Bizet the Feminist

This will sound sooooo Nancy Reaganish -- especially to most bloggers who seem to favor alternative, hip-hop, and/or salsa (Mia) -- but I went to the opera last night to see Carmen. I had a good reason . . . my niece's husband sang the role of Morales (very well I have to say). As a Dave Matthews-kind-of-guy, I am not often seen in opera houses. And as a theater critic in a past life, I get ticked off at the lack of dramatic structure to many operas. (Why is it that Morales sings for the first 15 minutes, then disappears from the production? Why is it that Carmen dies without any deus-ex-machina character bringing some closure to the drama? Come to think of it, that's a great reason for Morales to reappear. Are you listening Bizet?)

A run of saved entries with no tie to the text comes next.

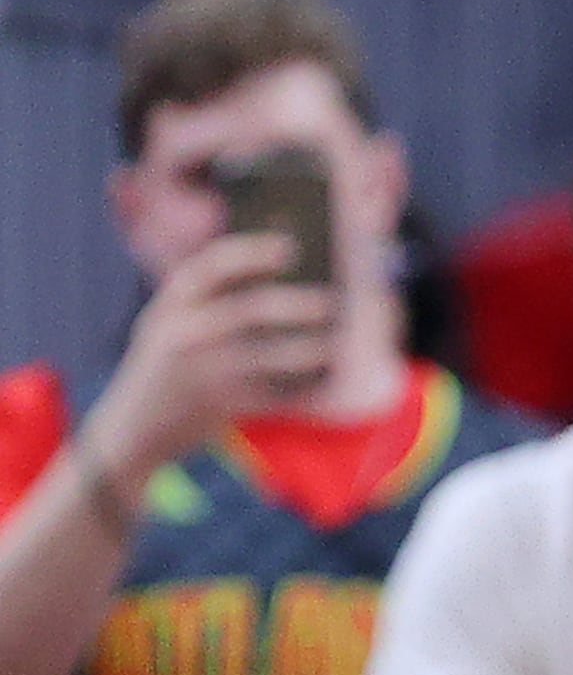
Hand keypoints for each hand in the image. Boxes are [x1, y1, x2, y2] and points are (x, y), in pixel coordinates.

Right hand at [79, 233, 339, 486]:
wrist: (132, 428)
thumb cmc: (167, 364)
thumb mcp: (168, 323)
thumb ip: (208, 297)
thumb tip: (285, 267)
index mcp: (172, 305)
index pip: (211, 266)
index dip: (251, 253)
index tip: (289, 247)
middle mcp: (185, 333)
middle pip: (253, 310)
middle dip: (299, 305)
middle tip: (334, 302)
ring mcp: (203, 372)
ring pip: (273, 356)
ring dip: (312, 349)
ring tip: (338, 343)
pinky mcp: (221, 406)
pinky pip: (276, 393)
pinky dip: (305, 386)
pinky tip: (327, 378)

But what struck me the most is that the Carmen girl is really a modern heroine. As much as she seems to fall in love at will -- and at random -- and most often with 'bad boys' (sounds like an episode of Sex and the City), what she values most is the right to choose; the right to change her mind; the right to be free. Poor Don Jose wants to own her, and she's having none of it. Most interpretations of the opera focus on the decline of the simpering idiot Don Jose out of love (lust?). They're wrong: uncovering the strength of Carmen is the real reason to watch/listen to this opera. That Bizet was a man ahead of his time.